Al-Junaidī juga menjelaskan bahwa orang shūfī memiliki tiga sifat, yakni:
- Bagaikan bumi, yang semua orang menempatinya baik orang yang taat atau orang tidak taat.
- b. Bagaikan mendung yang menaungi siapa saja.
- c. Bagaikan hujan yang menyirami orang taat dan yang tidak taat.
5). Abū Ja‘far al-Naisābūrī, shūfī adalah seseorang yang perilaku dan perbuatannya suka memaafkan (pemaaf), mengajak untuk berbuat kebaikan (amar ma‘rūf), dan menjauhi dari sifat-sifat bodoh.
6). Abū ‘Utsmān al-Ḥairī, siapakah orang shūfī itu? Beliau berkata:
- Orang-orang mu‘min yang menepati apa yang telah mereka janjikan kepada Allāh… (QS. al-Aḥzāb: 23).
- Orang yang tidak membanggakan amalnya, karena orang yang membanggakan amalnya berarti meremehkan nikmat Tuhannya.

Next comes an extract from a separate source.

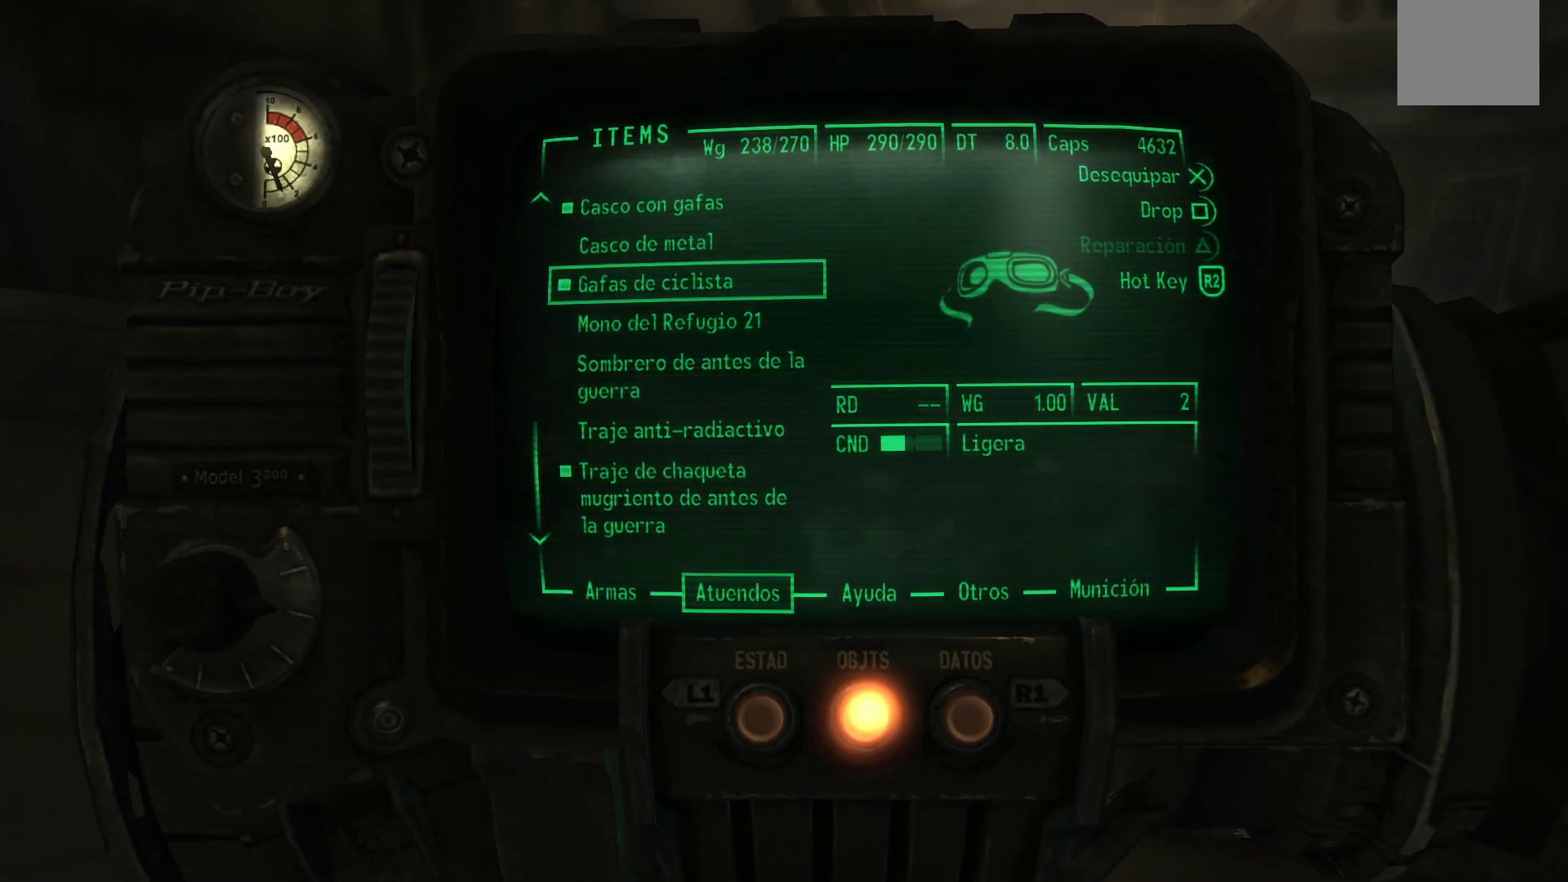
{"buttons": [], "left_stick": "center", "right_stick": "center", "events": []}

7). Abū Yazīd al-Busthāmī, Tashawwuf adalah membuang nafsu dalam ibadah, menyandarkan hati pada sifat ketuhanan, berperilaku dengan akhlaq yang luhur dan melihat Allāh s.w.t. secara utuh. Tashawwuf juga dapat ditinjau dari tiga sisi:
- Syarī‘at: membersihkan hati dari kotoran dan berperilaku baik pada sesama makhluq dan mengikuti Rasūl pada semua syarī‘atnya.
- Ḥaqīqat: tidak ada kejelekan, tidak ada kehidupan, tidak ada keburukan, terbebas dari menghamba kepada syahwat (nafsu), keluar dari syubhat, melebur sifat-sifat kemanusiaan, meninggalkan semua yang dicintai dan cukup dengan Allāh.
- Al-Ḥaqq: Allāh al-Ḥaqq memilih Shūfīkarena sifatnya yang bersih, sehingga dikatakan golongan yang bersih.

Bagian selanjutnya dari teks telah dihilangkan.